Closed vineel96 closed 3 months ago
Hi, thanks for the question!
Unfortunately, we do not have CPU support.
Thanks for the reply @HanGuo97. Is there any plan/possibility to extend this work on CPU's ? also any references/links in this regard is helpful. Thanks.
FLUTE makes a few assumptions about the hardware platform. Because of this, FLUTE is designed specifically for NVIDIA GPUs. We do have near term plans to extend FLUTE to additional Ampere/Ada-generation GPUs, but CPU is, unfortunately, not in our plan at the moment. We are happy to help out if you are interested in extending to CPUs, though.
As for the references, what are kind of references are you looking for?
@HanGuo97,
I think some of the "ideas" used in FLUTE might be useful for CPUs. For example, offline partitioning to reduce runtime re-ordering before hardware-accelerated matmul intrinsics --- although I'm not familiar with what kind of intrinsics are available in CPUs. I had very little high performance CPU programming experience, so it's a bit hard for me to judge.

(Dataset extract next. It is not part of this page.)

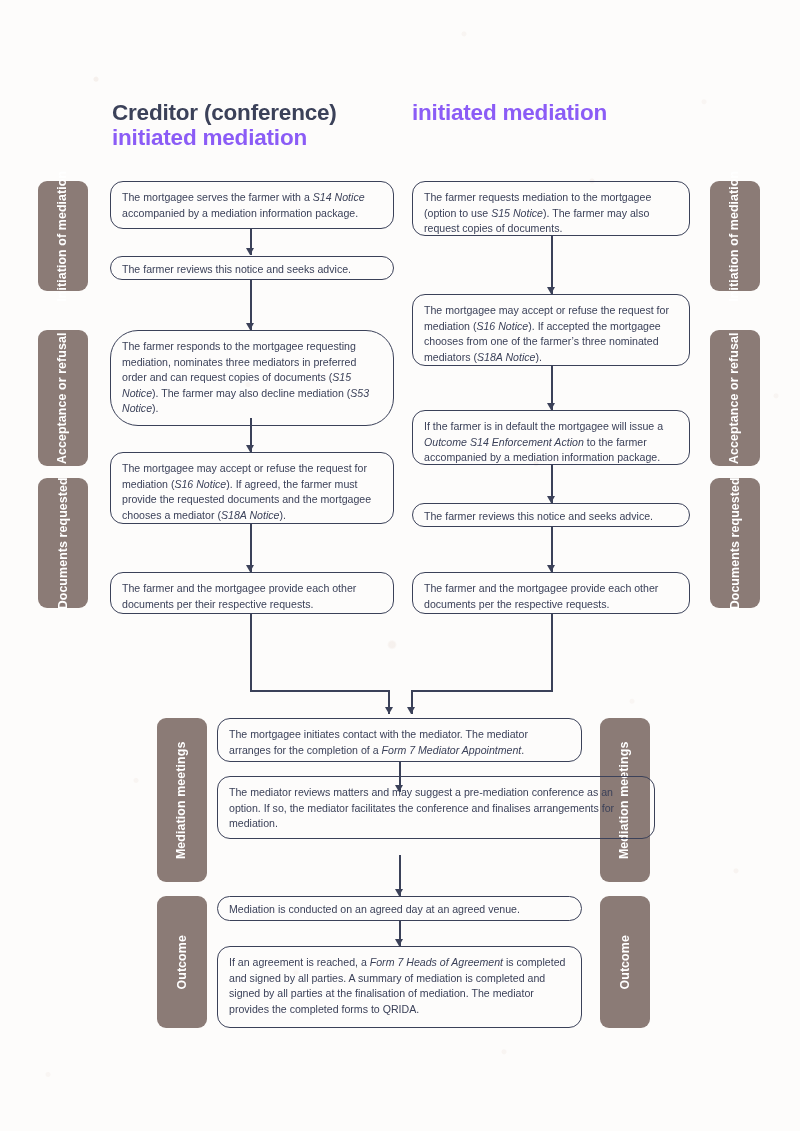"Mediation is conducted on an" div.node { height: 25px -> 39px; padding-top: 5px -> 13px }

The lineup of works related to tensor compiler (also referred as ML compilation) could be useful. For example, this is a very good reference: https://mlc.ai/
@HanGuo97 Thanks for the insights and links, will get back to you if I have any further doubts.
Great to hear!
Hello @HanGuo97, This fast matrix multiplication kernel works on CPU's also? Have you done any experiments on CPU's, if any?